## Given text
■ ■ ■

`f8f0c8a`

Plan Sprint 19 policy accountability work

Authored by

espadonne 1 month ago

SHA: f8f0c8aa69955fe4a6496fb0f166c2de4f0ce95d
Parents: 18026a3
Tree: 7d710aa

2 changed files

Status	File	+	-
M	`.docs/sprints/index.md`	4	0
A	`.docs/sprints/sprint19.md`	163	0

.docs/sprints/index.mdmodified

  - [Sprint 18](sprint18.md) — Shell Minimalism, Completion Contract, and Runtime Policy Trace
 +## Phase 17: Facade Finalization and Policy Accountability
++
 +- [Sprint 19](sprint19.md) — Facade Finalization, Continuation Hardening, and Unified Policy Timeline
++
  ## Working principles
  - Each sprint must end with stronger runtime reliability, not just more features.

.docs/sprints/sprint19.mdadded

 +# Sprint 19: Facade Finalization, Continuation Hardening, and Unified Policy Timeline
++
 +## Prerequisites
++
 +Sprint 18
++
 +## Goals
++
 +Take the next honest contraction after Sprint 18: finish thinning the public shell where it still reads like runtime glue, harden the last continuation heuristics that can still feel like soft rescue behavior, and unify the scattered policy/debug surfaces into one clearer operator story.
++
 +Sprint 18 changed the shape of the remaining debt in a useful way:
++
 +- completion policy is now explicit, persisted, and inspectable
 +- public-shell helpers now own steering, session install/load, event-emitter normalization, and capability-refresh decisions
 +- `src/loader/agent/loop.py` is materially thinner
 +- but `Agent` still owns the public entrypoints and launcher glue
 +- completion traces and workflow traces now both exist, but they are still separate operator surfaces
 +- Loader still keeps bounded continuation nudges for some non-mutating tasks, and those nudges are explicit now but not yet deeply justified
++
 +Sprint 19 should stay reference-guided, not reference-submissive.

■ ■ ■

## Provided data
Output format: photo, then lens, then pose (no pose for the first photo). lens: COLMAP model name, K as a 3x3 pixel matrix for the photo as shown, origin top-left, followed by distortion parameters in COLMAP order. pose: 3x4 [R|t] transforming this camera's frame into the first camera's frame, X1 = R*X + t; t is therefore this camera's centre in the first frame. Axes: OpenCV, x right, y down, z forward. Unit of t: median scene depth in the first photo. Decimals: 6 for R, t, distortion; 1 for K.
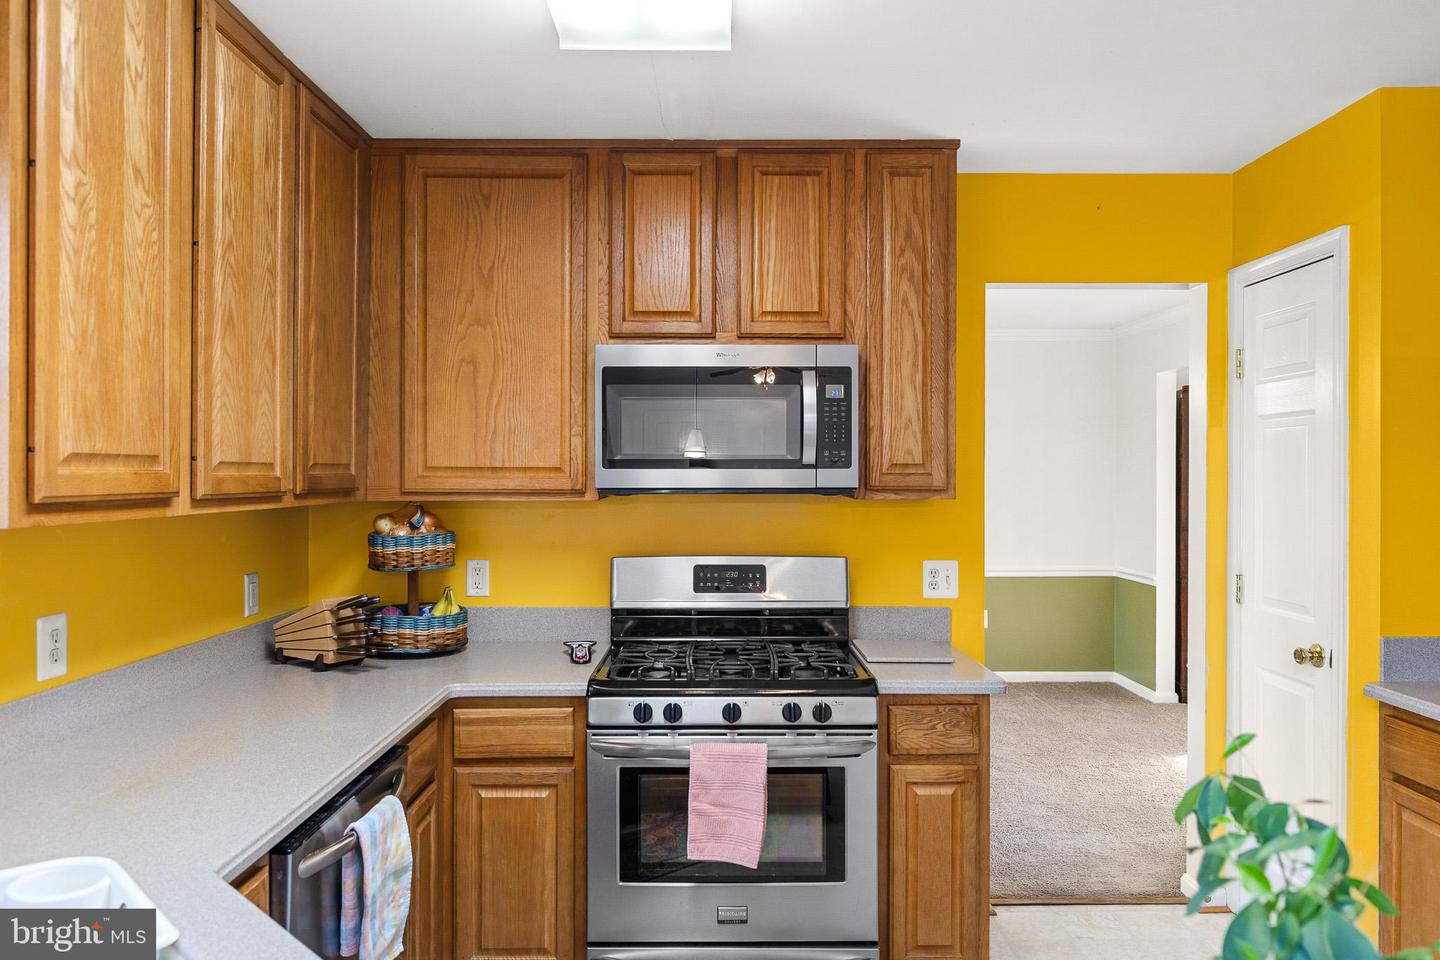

■ ■ ■

Extend the Sprint 19 planning commit past its final sentence, "Sprint 19 should stay reference-guided, not reference-submissive."

++
 +The standard remains:
++
 +- use claw-code to sharpen runtime seams, policy ownership, and explicit lifecycle contracts
 +- use OMX to sharpen follow-through, verifier pressure, and operator-facing runtime accountability
 +- do not add a feature just because the refs have it
 +- do pursue changes when the refs reveal that Loader is still too soft, too implicit, or too hard to audit
++
 +`audit.txt` is still not the roadmap. It is useful only as a guardrail against sliding back into wrapper-heavy cleanup and soft model rescue behavior.
++
 +The references for this sprint are:
++
 +- `refs/claw-code/rust/crates/runtime/src/conversation.rs`
 +- `refs/claw-code/rust/crates/runtime/src/bootstrap.rs`
 +- `refs/claw-code/rust/crates/runtime/src/session_control.rs`
 +- `refs/claw-code/rust/crates/runtime/src/lane_events.rs`
 +- `refs/claw-code/rust/crates/runtime/src/policy_engine.rs`
 +- `refs/claw-code/rust/crates/runtime/src/green_contract.rs`
 +- `refs/claw-code/rust/crates/runtime/src/prompt.rs`
 +- `refs/claw-code/PARITY.md`
 +- `.docs/PARITY.md`
 +- `.docs/audit.txt`
 +- `.docs/audit_sprints/trunk_sitrep.md`
 +- `.docs/sprints/sprint18.md`
 +- `refs/oh-my-codex/src/autoresearch/contracts.ts`
 +- `refs/oh-my-codex/src/autoresearch/runtime.ts`
 +- `refs/oh-my-codex/src/verification/verifier.ts`
 +- `refs/oh-my-codex/src/hooks/session.ts`
 +- `refs/oh-my-codex/src/hooks/prompt-guidance-contract.ts`
++
 +## Deliverables
++
 +### 1. Finish the next public-shell contraction below `Agent`
++
 +Sprint 18 moved more shell behavior into `src/loader/runtime/public_shell.py`, but `Agent` still owns the public entrypoint wrappers and some launch-time glue.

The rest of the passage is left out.